Living

Mental health in the military

Mental health can sometimes be a touchy subject for those in the military. But we've come a long way in the last fifty years, with a lot of resources now available that didn't exist before.

Not everyone is willing to discuss their visits to mental health workers, but I freely admit it…no easy feat when you’re in the military. Many soldiers live in fear of seeing a doctor for psychological issues because it can be a temporary, or even a permanent, career stopper. And although that may sound harsh, it’s for the safety of the member and others. One thing that people need to realize is that our work, much like paramedics, firefighters, police and other similar jobs, demand things from us that are not usually asked of workers. We might have to go to dangerous areas. We might have to hurt or kill people. We might have to see terrible things. And so, in order to fulfill the requirements of our jobs, we have to be in the best shape possible, both physically and mentally. So sometimes, if a member’s mental health is affecting their life (much like my physical injury is affecting my ability to fulfill my role as a military member) so much that they can no longer work as a soldier, they can be medically released.

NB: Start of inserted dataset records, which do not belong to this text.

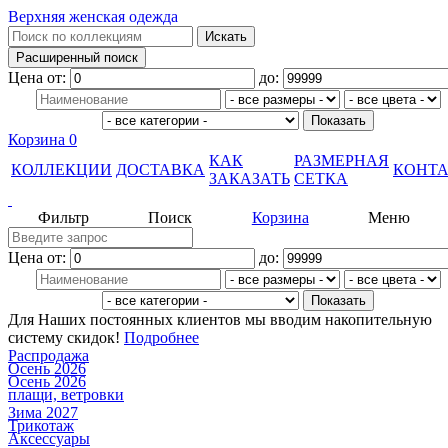
Верхняя женская одежда
Цена от:
до:
Корзина
0
КАК
РАЗМЕРНАЯ
КОЛЛЕКЦИИ
ДОСТАВКА
КОНТ
ЗАКАЗАТЬ
СЕТКА
Фильтр
Поиск
Корзина
Меню
Цена от:
до:
Для Наших постоянных клиентов мы вводим накопительную
систему скидок!
Подробнее
Распродажа
Осень 2026
Осень 2026
плащи, ветровки
Зима 2027
Трикотаж
Аксессуары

But as a whole, the Canadian Forces has come a long way in acknowledging Occupational Stress Injuries (OSIs) and other psychological concerns. When we look back to WWI, WWII, and the Korean War, hardly any mental health services were available to soldiers, much less when they returned from war. Even my Dad’s generation had limited resources available after difficult United Nations operations. Now, the Canadian Forces provides support groups, peer support networks, social workers, psychologists, psychiatrists, and various other networks available to help us get well, all at no fee. In fact, when we return from operations, including Afghanistan, all members have to report to a doctor to ensure that they are fit for duties. But that doesn’t mean that some people don’t fall through the cracks. But the fact that these resources are available to us makes us very blessed. Unfortunately, due to the nature of our work, we are also highly susceptible to these issues.

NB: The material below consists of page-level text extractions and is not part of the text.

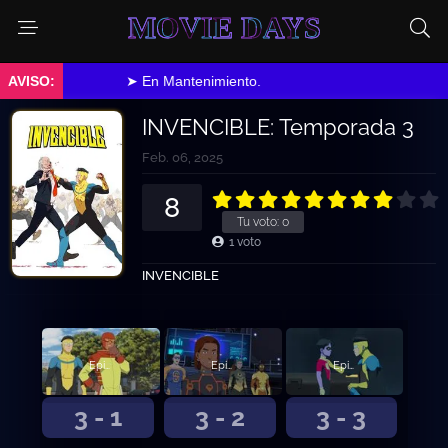
MOVIE DAYS
➤ En Mantenimiento.
INVENCIBLE: Temporada 3
Feb. 06, 2025
8
Tu voto:
0
1
voto
INVENCIBLE
Episodio 1
Episodio 2
Episodio 3
3 - 1
3 - 2
3 - 3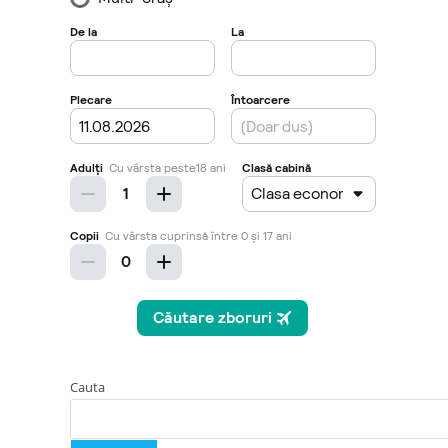
Cauta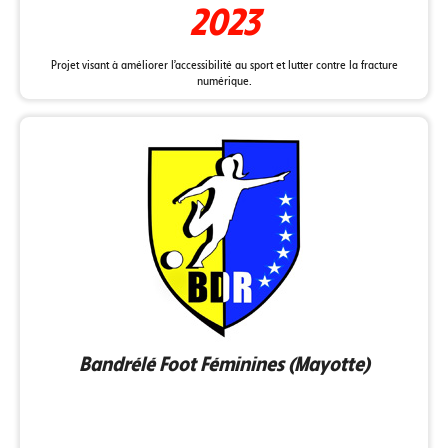
2023
Projet visant à améliorer l'accessibilité au sport et lutter contre la fracture
numérique.
Bandrélé Foot Féminines (Mayotte)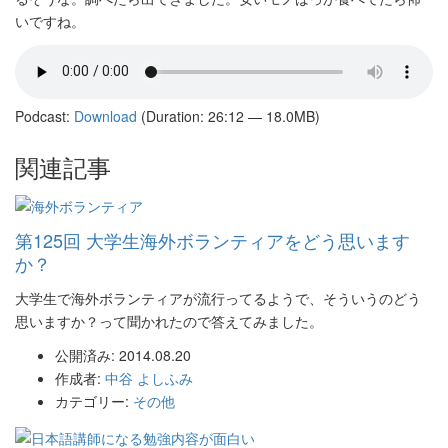
いですね。
Podcast:
Download
(Duration: 26:12 — 18.0MB)
関連記事
第125回 大学生海外ボランティアをどう思います
か？
大学生で海外ボランティアが流行ってるようで、そういうのどう
思いますか？って聞かれたので答えてみました。
公開済み: 2014.08.20
作成者:
中谷 よしふみ
カテゴリー:
その他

So while I’m not worried about my mental health right now and I haven’t had any traumatic issues overseas, I am interested in protecting myself, especially considering the plethora of changes I have coming up in my life. So when I sat down in the social worker’s chair and ran over the list of upcoming life alterations, it was pretty overwhelming. All in the next four months, I’m losing my career in the military, a job that has become my identity more than my job. I’m moving across the country, leaving my fiancé, my parents, my friends, and my life here in Kingston. I’m leaving security for uncertainty, losing more than half of my income, and heading into the publishing business, which isn’t notorious for plentiful jobs. I have a full time job and now I’m going to school full time as well. Yes, it would be fair to say that I have a lot going on.

I won’t lie and say I left the social worker’s office feeling totally prepared to handle all the stressors that are coming my way over the next few months, but I will say that I became more aware of my ability to handle them and was provided with some tools for coping. I know I can do it. I know that even though I’m scared, I will succeed because I want it so bad. Even though I’m losing so much, I’m also gaining everything I ever wanted. And the people who love me will support me no matter what.

So there’s no shame or blame in seeing mental health professionals to do a little mental tune-up. In fact, I know I’m a better person and a better soldier because of it.